Los Angeles Mayor Eric Garcetti’s “State of the City” address was challenged today by community groups within the Fix L.A. Coalition, whose members demanded an immediate fix to broken streets and broken promises during their own People’s State of the City.

“The real state of the union — here, look at the pictures — the real state of the union is that neighborhoods like mine in Watts, in South L.A., still don’t have vital city services,” said Timothy McDaniel of the Alliance of Californians for Community Empowerment (ACCE).

City Hall leaders and Mayor Eric Garcetti pledged back in 2015 to create 5,000 new jobs by June 2018. These jobs were lost during the recession — a move city workers accepted at the time with the understanding that, when the economy recovered, these jobs would be restored.

But that has not happened. Jobs with the City of Los Angeles are an entry point to a middle-class quality of life, especially for women and people of color. Those pathways now remain indefinitely closed.

Simultaneously, as the prospect of a middle-class lifestyle dims for many job seekers, City Hall has failed to respond strongly or quickly enough to the growing epidemic of homelessness gripping the city — which has skyrocketed 75 percent to record levels. Meanwhile, affordable housing evaporates and the city’s infrastructure continues to crumble.

“Mr. Mayor, how do you expect to be president and fix our community when you haven’t fixed L.A.?” asked Beverly Roberts, a South L.A. resident.

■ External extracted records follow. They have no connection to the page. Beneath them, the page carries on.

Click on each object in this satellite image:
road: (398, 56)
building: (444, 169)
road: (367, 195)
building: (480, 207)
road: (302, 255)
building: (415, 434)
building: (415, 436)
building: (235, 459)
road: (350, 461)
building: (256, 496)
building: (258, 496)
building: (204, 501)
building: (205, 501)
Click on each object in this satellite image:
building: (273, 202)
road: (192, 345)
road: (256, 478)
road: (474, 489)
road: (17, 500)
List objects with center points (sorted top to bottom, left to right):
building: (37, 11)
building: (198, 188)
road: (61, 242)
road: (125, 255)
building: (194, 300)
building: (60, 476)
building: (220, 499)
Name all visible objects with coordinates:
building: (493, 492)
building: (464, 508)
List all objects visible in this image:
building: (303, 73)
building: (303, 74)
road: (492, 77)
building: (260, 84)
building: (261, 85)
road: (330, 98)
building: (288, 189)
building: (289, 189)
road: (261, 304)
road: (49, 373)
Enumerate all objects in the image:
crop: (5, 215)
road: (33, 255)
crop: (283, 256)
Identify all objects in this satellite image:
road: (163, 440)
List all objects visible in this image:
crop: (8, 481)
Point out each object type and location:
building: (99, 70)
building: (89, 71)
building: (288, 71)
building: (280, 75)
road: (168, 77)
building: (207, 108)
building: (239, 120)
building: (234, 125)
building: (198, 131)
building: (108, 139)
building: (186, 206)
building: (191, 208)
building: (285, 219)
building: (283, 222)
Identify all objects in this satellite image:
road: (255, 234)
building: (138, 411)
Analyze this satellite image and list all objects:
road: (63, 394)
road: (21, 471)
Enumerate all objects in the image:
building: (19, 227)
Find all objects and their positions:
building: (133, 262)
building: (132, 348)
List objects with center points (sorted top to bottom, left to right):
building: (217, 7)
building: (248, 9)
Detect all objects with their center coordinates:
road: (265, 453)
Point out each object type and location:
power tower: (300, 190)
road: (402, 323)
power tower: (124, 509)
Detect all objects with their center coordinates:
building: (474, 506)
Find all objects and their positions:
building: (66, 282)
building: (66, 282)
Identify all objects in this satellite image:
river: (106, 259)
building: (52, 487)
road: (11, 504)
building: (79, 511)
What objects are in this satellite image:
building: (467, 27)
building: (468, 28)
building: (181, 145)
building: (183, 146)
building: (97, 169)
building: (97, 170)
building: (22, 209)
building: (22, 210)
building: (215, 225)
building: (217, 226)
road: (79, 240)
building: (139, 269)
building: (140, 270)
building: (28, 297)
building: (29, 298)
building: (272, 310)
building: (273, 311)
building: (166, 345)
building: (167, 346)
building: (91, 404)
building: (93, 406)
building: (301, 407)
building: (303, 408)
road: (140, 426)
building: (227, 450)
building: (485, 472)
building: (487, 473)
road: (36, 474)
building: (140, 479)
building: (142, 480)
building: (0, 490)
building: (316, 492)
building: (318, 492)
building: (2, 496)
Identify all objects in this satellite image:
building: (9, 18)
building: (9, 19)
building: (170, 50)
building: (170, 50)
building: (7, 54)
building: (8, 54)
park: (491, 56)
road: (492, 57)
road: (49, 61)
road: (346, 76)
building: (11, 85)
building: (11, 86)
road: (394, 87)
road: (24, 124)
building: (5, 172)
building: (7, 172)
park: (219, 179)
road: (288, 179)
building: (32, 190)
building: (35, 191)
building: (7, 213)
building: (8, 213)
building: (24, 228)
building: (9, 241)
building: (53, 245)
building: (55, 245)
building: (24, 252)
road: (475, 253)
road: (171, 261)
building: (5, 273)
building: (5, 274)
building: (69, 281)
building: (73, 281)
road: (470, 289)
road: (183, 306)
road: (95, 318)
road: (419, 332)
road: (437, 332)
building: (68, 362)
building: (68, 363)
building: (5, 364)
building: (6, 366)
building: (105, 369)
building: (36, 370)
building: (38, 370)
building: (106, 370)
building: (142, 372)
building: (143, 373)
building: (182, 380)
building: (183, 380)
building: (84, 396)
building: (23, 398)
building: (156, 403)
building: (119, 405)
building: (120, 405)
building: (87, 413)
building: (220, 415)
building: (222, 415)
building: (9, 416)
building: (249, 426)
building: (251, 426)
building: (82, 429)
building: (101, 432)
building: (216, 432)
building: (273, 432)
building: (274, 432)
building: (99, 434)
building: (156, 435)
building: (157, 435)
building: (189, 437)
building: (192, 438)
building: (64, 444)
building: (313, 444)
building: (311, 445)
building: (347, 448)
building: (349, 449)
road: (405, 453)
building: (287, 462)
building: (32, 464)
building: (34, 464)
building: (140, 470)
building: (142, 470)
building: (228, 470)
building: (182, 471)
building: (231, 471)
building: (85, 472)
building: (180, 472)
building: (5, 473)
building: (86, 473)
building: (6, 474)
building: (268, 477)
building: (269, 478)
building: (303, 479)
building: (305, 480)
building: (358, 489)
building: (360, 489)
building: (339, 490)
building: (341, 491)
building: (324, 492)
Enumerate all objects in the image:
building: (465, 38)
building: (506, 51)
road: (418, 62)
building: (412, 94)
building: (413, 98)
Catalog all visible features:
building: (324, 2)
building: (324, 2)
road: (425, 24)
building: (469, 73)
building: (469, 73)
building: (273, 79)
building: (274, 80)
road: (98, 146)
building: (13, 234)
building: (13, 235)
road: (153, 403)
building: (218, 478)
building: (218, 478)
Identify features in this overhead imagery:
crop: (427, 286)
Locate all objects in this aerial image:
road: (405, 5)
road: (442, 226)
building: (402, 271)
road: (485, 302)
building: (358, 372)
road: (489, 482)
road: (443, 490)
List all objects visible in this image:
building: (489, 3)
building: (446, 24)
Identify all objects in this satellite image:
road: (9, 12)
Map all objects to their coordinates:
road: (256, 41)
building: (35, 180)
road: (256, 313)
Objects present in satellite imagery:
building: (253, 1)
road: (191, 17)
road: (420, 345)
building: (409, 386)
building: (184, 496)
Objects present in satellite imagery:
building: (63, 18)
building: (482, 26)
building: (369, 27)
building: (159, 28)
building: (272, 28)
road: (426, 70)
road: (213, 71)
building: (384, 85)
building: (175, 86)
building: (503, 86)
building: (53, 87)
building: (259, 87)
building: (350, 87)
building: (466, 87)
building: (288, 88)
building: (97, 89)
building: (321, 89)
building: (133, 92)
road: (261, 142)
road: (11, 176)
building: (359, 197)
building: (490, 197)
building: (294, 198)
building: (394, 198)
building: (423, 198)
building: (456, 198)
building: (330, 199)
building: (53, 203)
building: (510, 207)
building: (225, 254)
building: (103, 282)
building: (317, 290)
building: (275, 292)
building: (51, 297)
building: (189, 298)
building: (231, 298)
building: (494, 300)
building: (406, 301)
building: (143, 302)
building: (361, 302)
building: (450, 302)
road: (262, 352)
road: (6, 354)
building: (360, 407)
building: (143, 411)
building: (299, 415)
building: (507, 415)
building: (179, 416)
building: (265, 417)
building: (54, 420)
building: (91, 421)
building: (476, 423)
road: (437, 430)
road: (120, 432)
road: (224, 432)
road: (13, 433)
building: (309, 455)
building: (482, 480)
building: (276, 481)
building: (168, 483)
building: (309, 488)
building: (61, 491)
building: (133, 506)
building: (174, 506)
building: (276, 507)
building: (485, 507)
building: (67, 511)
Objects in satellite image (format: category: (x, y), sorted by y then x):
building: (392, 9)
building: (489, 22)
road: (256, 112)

In addition to SEIU Local 721, the People’s State of the City was hosted by the following organizations, all of which are part of the Fix L.A. Coalition: People Organized for Westside Renewal (POWER); AFSCME District Council 36; Food & Water Watch – California; the Southern Christian Leadership Conference (SCLC) of Southern California; the Los Angeles Community Action Network (LA CAN); Ground Game – Los Angeles; Strategic Concepts in Organizing & Policy Education (SCOPE); the Community Coalition; and the Alliance of Californians for Community Empowerment (ACCE).